Although U.S. Olympic Committee officials did not find out about the cycling team's alleged blood-doping transfusions until this week, it was common knowledge in the Olympic Village during the 1984 Summer Games, the British cycling team manager said yesterday.
"The whole thing stinks," Jim Hendry told Reuters in London. "We knew it was going on and we also knew we could do nothing about it . . . . One must deplore anything that is an artificial means of raising performance. It's just the same as using drugs."
Rolling Stone magazine, in an article due for release Jan. 29, said about one-third of the members of the U.S. Olympic cycling team were given transfusions in a hotel room near the Olympic velodrome to try to boost their endurance.
Although blood-doping is not against International Olympic Committee rules, it is not allowed by the USOC. However, F. Don Miller, the outgoing executive director of the USOC, said it was his feeling, and "probably the feeling of the U.S. Olympic Committee," that the trainers, coaches and doctors created the problem, and that athletes should not have to give up their medals.
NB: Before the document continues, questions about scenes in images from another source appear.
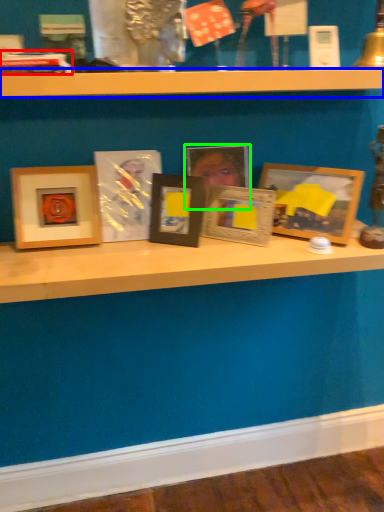
Question: Which object is the farthest from book (highlighted by a red box)? Choose among these: shelf (highlighted by a blue box) or picture frame (highlighted by a green box).

Choices:
 (A) shelf
 (B) picture frame

Answer: (B)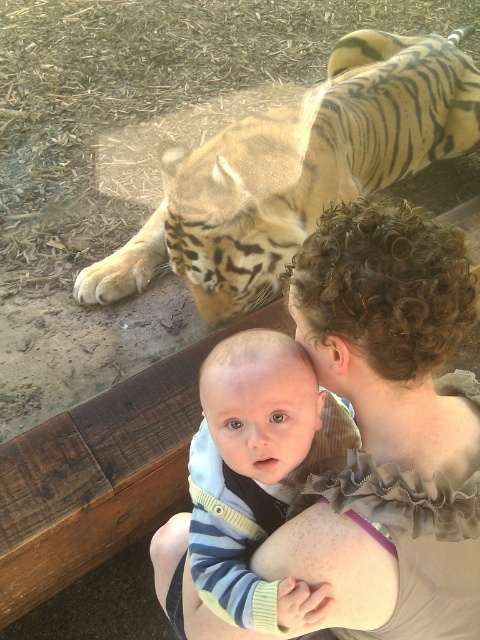
Question: Can you confirm if golden fur tiger at upper left is smaller than striped knit sweater at center?

Choices:
 (A) no
 (B) yes

Answer: (A)

Question: Among these points, which one is farthest from the camera?

Choices:
 (A) (292, 582)
 (B) (361, 598)
 (C) (292, 120)

Answer: (C)

Question: Can you confirm if curly hair at upper right is smaller than golden fur tiger at upper left?

Choices:
 (A) no
 (B) yes

Answer: (B)

Question: Which is nearer to the curly hair at upper right?

Choices:
 (A) striped knit sweater at center
 (B) golden fur tiger at upper left

Answer: (A)

Question: In this image, where is curly hair at upper right located relative to golden fur tiger at upper left?

Choices:
 (A) above
 (B) below

Answer: (B)

Question: Which is nearer to the striped knit sweater at center?

Choices:
 (A) golden fur tiger at upper left
 (B) curly hair at upper right

Answer: (B)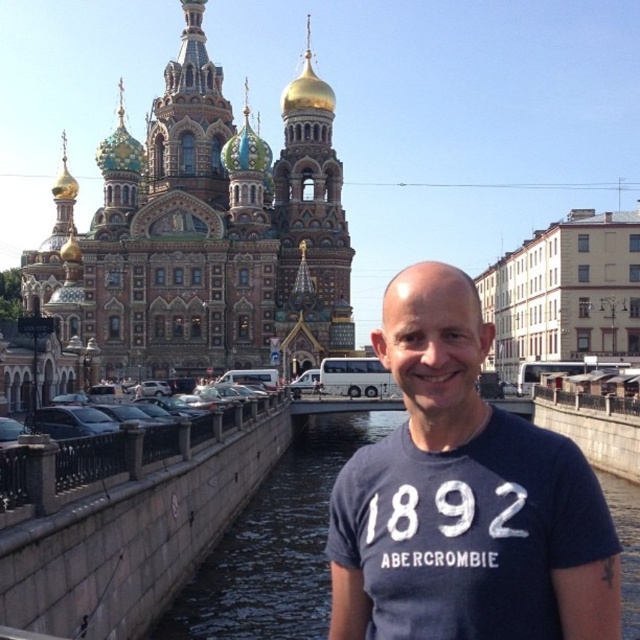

This is one of two medical controversies that have hit the USOC this week. The other -- the release of a USOC report that said 86 athletes, including two who already had made the Summer Olympic team, flunked drug tests in the nine months prior to the Games -- continued to simmer yesterday.
There is strong evidence that the two who failed drug tests after they made the Olympic team were allowed to withdraw from their respective teams because of "injuries," sources said yesterday.
That way, the athletes apparently escaped suspension and could be eligible for future competition.